The Density Dilemma
Every fish farmer faces the same optimization problem: stock more fish to increase total production, or stock fewer to improve individual growth and survival. This tradeoff is governed by carrying capacity — the maximum biomass a system can sustain without environmental degradation. Exceed it, and the biological system collapses: ammonia spikes, oxygen crashes, diseases explode through the stressed population.

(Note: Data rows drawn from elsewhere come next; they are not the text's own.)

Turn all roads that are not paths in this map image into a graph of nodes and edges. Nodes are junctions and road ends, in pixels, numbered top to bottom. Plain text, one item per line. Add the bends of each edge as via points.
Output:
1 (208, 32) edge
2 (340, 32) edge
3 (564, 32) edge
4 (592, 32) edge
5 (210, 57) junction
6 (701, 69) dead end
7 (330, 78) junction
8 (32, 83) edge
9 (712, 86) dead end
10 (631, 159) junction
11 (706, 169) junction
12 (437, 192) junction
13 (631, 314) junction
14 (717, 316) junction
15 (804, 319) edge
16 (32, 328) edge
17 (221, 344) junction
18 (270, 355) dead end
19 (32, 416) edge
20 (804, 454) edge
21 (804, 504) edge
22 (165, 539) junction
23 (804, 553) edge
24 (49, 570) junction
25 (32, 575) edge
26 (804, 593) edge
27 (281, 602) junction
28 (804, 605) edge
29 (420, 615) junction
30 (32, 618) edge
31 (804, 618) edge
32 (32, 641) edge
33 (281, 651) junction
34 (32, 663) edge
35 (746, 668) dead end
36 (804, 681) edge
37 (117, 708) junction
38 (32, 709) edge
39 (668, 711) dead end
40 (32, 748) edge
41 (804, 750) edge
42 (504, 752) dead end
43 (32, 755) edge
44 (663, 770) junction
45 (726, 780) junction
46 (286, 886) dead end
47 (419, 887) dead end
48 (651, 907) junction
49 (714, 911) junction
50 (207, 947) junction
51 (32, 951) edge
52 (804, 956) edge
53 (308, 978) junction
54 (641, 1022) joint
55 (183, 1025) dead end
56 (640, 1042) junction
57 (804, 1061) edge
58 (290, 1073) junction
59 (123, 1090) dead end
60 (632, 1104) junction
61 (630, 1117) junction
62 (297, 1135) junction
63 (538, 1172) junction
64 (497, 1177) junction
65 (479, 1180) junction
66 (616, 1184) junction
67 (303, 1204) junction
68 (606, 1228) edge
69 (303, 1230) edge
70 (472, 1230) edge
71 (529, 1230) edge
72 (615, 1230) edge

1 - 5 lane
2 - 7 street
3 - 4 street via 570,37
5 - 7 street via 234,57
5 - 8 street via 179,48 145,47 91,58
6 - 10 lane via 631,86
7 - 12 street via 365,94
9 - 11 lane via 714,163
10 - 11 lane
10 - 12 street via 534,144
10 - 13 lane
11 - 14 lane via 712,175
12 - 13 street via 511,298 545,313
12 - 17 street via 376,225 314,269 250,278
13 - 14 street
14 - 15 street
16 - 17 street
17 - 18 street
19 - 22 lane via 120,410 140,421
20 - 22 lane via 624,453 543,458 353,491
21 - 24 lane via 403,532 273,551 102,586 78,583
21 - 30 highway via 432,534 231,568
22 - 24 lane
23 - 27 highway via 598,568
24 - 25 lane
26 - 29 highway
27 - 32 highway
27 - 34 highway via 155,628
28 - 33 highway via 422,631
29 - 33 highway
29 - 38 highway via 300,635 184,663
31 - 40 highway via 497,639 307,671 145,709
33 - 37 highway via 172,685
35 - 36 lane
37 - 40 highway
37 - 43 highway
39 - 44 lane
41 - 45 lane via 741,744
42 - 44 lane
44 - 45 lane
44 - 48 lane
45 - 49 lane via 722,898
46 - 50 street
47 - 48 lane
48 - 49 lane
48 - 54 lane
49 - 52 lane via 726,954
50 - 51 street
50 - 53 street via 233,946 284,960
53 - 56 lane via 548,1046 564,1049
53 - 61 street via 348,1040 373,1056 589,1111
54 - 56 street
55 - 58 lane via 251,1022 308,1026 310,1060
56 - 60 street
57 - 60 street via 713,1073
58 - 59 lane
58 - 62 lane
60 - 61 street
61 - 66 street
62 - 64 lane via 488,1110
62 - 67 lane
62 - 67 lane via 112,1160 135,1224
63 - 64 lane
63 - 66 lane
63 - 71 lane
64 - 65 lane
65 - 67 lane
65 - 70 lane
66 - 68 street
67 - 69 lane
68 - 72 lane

Logistic Growth in Confined Systems
Fish populations in aquaculture follow logistic growth curves. Growth is nearly exponential when biomass is far below carrying capacity, but decelerates sharply as biomass approaches the system limit. At carrying capacity, growth effectively stops — all metabolic energy goes to maintenance rather than tissue accretion. Skilled farmers harvest before this plateau, maximizing the period of rapid, efficient growth.
Mortality Cascades
Overcrowding does not cause gradual, predictable losses. Instead, it triggers cascading failures: elevated ammonia weakens immune systems, opportunistic bacteria proliferate in the organic-rich water, and one sick fish infects hundreds of crowded neighbors. A single disease event in an overstocked pond can kill 50–80% of fish within days — erasing months of investment overnight.
Finding the Sweet Spot
This simulation models biomass accumulation using density-dependent logistic growth with a survival function that degrades as biomass approaches carrying capacity. Adjust stocking density and system capacity to find the configuration that maximizes total production. Notice that maximum biomass does not equal maximum profit — the best economic result often comes at 60–80% of maximum achievable density.